### TASK DESCRIPTION
Reproduce every one of the entries below word for word, but leave the pictures out of your answer.

======== SUPPLIED MATERIAL ========

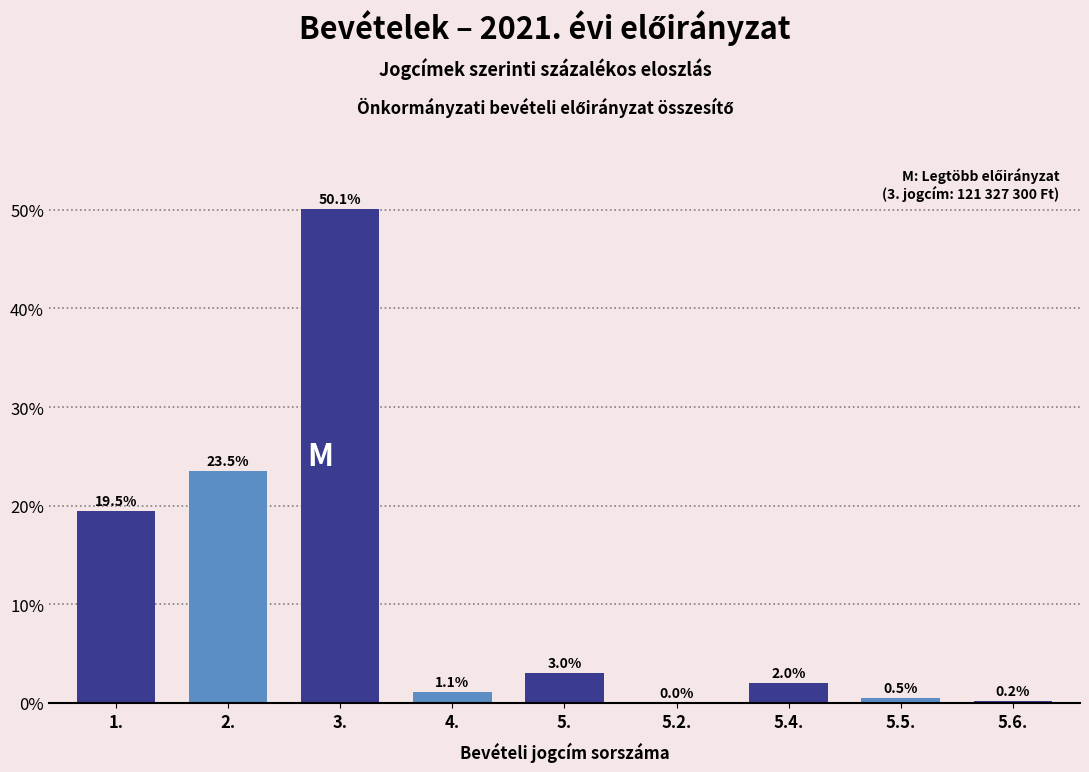

Read the value at 5..

3.0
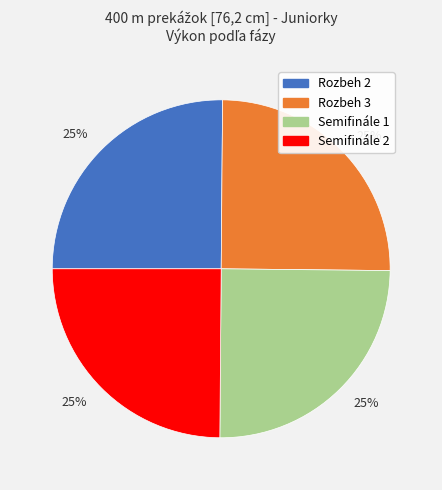

Is there a majority slice in this chart?

No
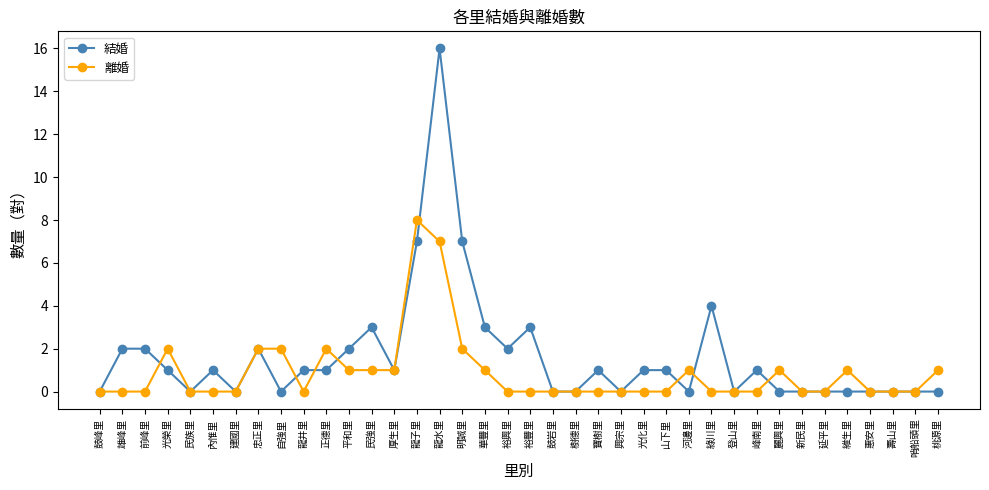

Is it true that 結婚 equals 6 at 新民里?

False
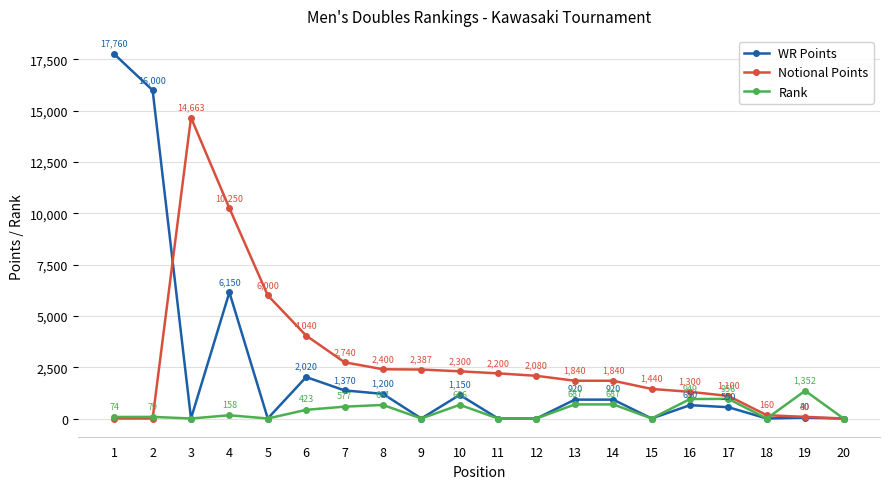

Which series has the largest range (max minus min)?

WR Points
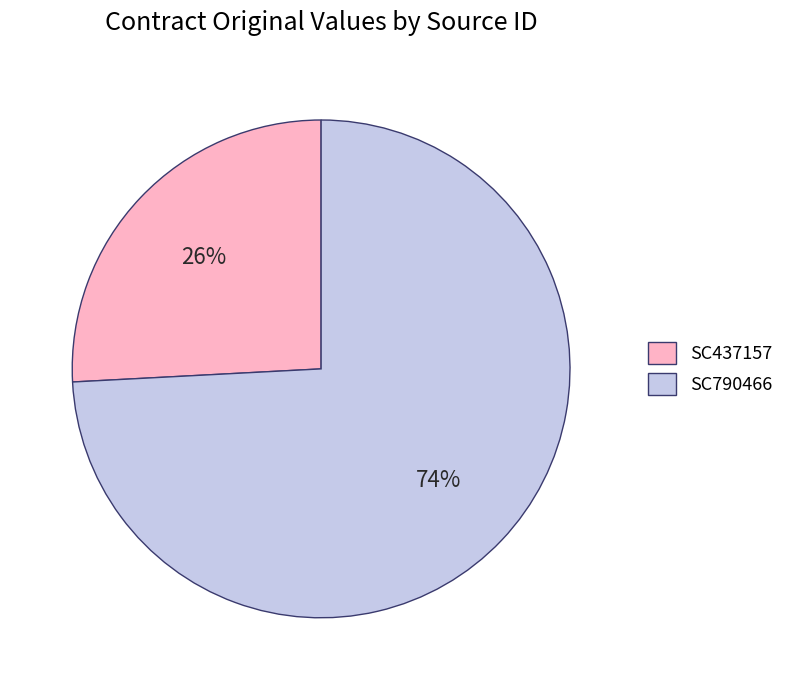

Count the number of slices in the pie.

2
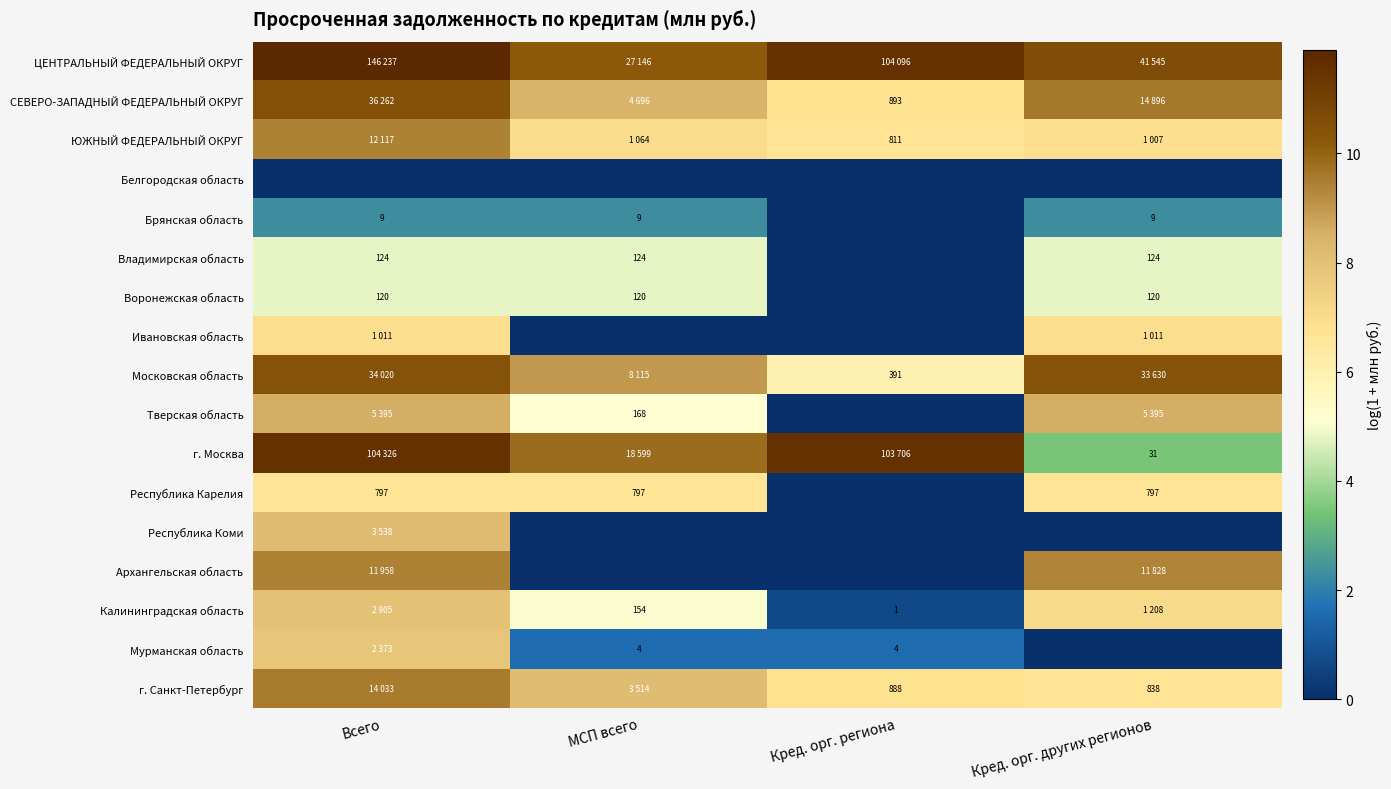

Is the value of СЕВЕРО-ЗАПАДНЫЙ ФЕДЕРАЛЬНЫЙ ОКРУГ at Кред. орг. региона greater than the value of Владимирская область at Кред. орг. других регионов?

Yes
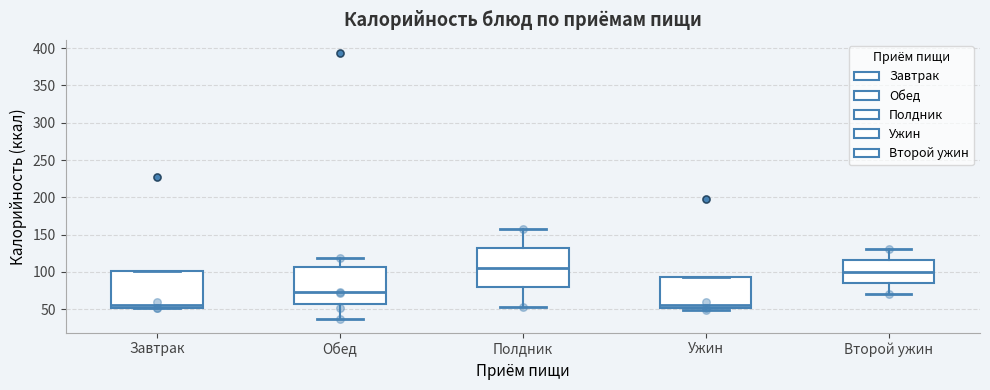

Reading left to right, read every box against the y-axis: the position of its median line, the range the box covers, and the ends of its whiskers. The values are not printed on the chart, so give them approximately, as read against the axis.

Завтрак: median 55, box 50 to 100, whiskers 50 to 100
Обед: median 70, box 55 to 105, whiskers 35 to 120
Полдник: median 105, box 80 to 130, whiskers 55 to 160
Ужин: median 55, box 50 to 95, whiskers 50 (just below the box's lower edge) to 95
Второй ужин: median 100, box 85 to 115, whiskers 70 to 130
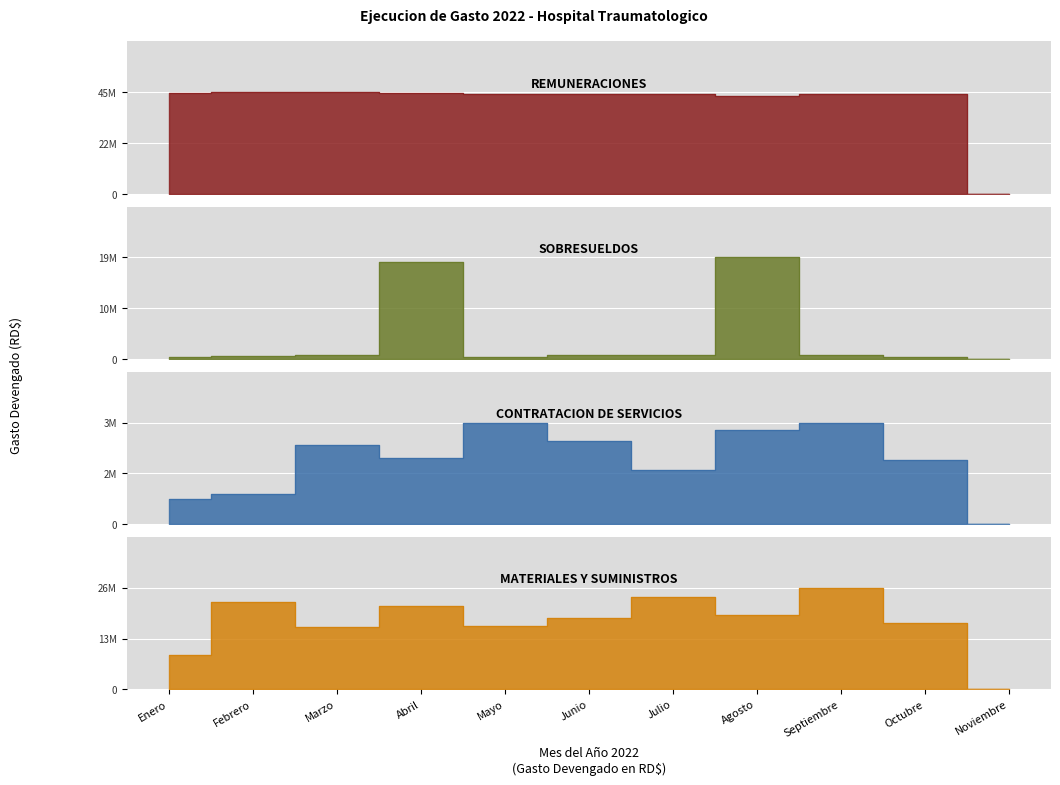

Reading left to right, what are all the values shown in this chart?

REMUNERACIONES: Enero=44444729.8	Febrero=44804337.7	Marzo=44768999.2	Abril=44327136.1	Mayo=43931126.4	Junio=44237449.9	Julio=44101066.9	Agosto=43376379.2	Septiembre=43993008.1	Octubre=44147168.9	Noviembre=0.0
SOBRESUELDOS: Enero=470060.0	Febrero=619760.0	Marzo=767760.0	Abril=18486466.2	Mayo=485760.0	Junio=766760.0	Julio=773416.7	Agosto=19393131.9	Septiembre=797660.0	Octubre=513160.0	Noviembre=0.0
CONTRATACION_SERVICIOS: Enero=853673.7	Febrero=1014655.6	Marzo=2692180.0	Abril=2251276.8	Mayo=3442317.2	Junio=2810261.9	Julio=1826381.2	Agosto=3196610.7	Septiembre=3412254.6	Octubre=2177526.2	Noviembre=0.0
MATERIALES_SUMINISTROS: Enero=8815276.2	Febrero=22270051.2	Marzo=15841693.2	Abril=21087783.1	Mayo=16054294.1	Junio=18268335.2	Julio=23390097.1	Agosto=18947322.1	Septiembre=25873899.5	Octubre=17001972.2	Noviembre=0.0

========

### REPLY TO THE TASK
Read the value at 5..

3.0

Is there a majority slice in this chart?

No

Is it true that 結婚 equals 6 at 新民里?

False

Which series has the largest range (max minus min)?

WR Points

Count the number of slices in the pie.

2

Is the value of СЕВЕРО-ЗАПАДНЫЙ ФЕДЕРАЛЬНЫЙ ОКРУГ at Кред. орг. региона greater than the value of Владимирская область at Кред. орг. других регионов?

Yes

Reading left to right, read every box against the y-axis: the position of its median line, the range the box covers, and the ends of its whiskers. The values are not printed on the chart, so give them approximately, as read against the axis.

Завтрак: median 55, box 50 to 100, whiskers 50 to 100
Обед: median 70, box 55 to 105, whiskers 35 to 120
Полдник: median 105, box 80 to 130, whiskers 55 to 160
Ужин: median 55, box 50 to 95, whiskers 50 (just below the box's lower edge) to 95
Второй ужин: median 100, box 85 to 115, whiskers 70 to 130

Reading left to right, what are all the values shown in this chart?

REMUNERACIONES: Enero=44444729.8	Febrero=44804337.7	Marzo=44768999.2	Abril=44327136.1	Mayo=43931126.4	Junio=44237449.9	Julio=44101066.9	Agosto=43376379.2	Septiembre=43993008.1	Octubre=44147168.9	Noviembre=0.0
SOBRESUELDOS: Enero=470060.0	Febrero=619760.0	Marzo=767760.0	Abril=18486466.2	Mayo=485760.0	Junio=766760.0	Julio=773416.7	Agosto=19393131.9	Septiembre=797660.0	Octubre=513160.0	Noviembre=0.0
CONTRATACION_SERVICIOS: Enero=853673.7	Febrero=1014655.6	Marzo=2692180.0	Abril=2251276.8	Mayo=3442317.2	Junio=2810261.9	Julio=1826381.2	Agosto=3196610.7	Septiembre=3412254.6	Octubre=2177526.2	Noviembre=0.0
MATERIALES_SUMINISTROS: Enero=8815276.2	Febrero=22270051.2	Marzo=15841693.2	Abril=21087783.1	Mayo=16054294.1	Junio=18268335.2	Julio=23390097.1	Agosto=18947322.1	Septiembre=25873899.5	Octubre=17001972.2	Noviembre=0.0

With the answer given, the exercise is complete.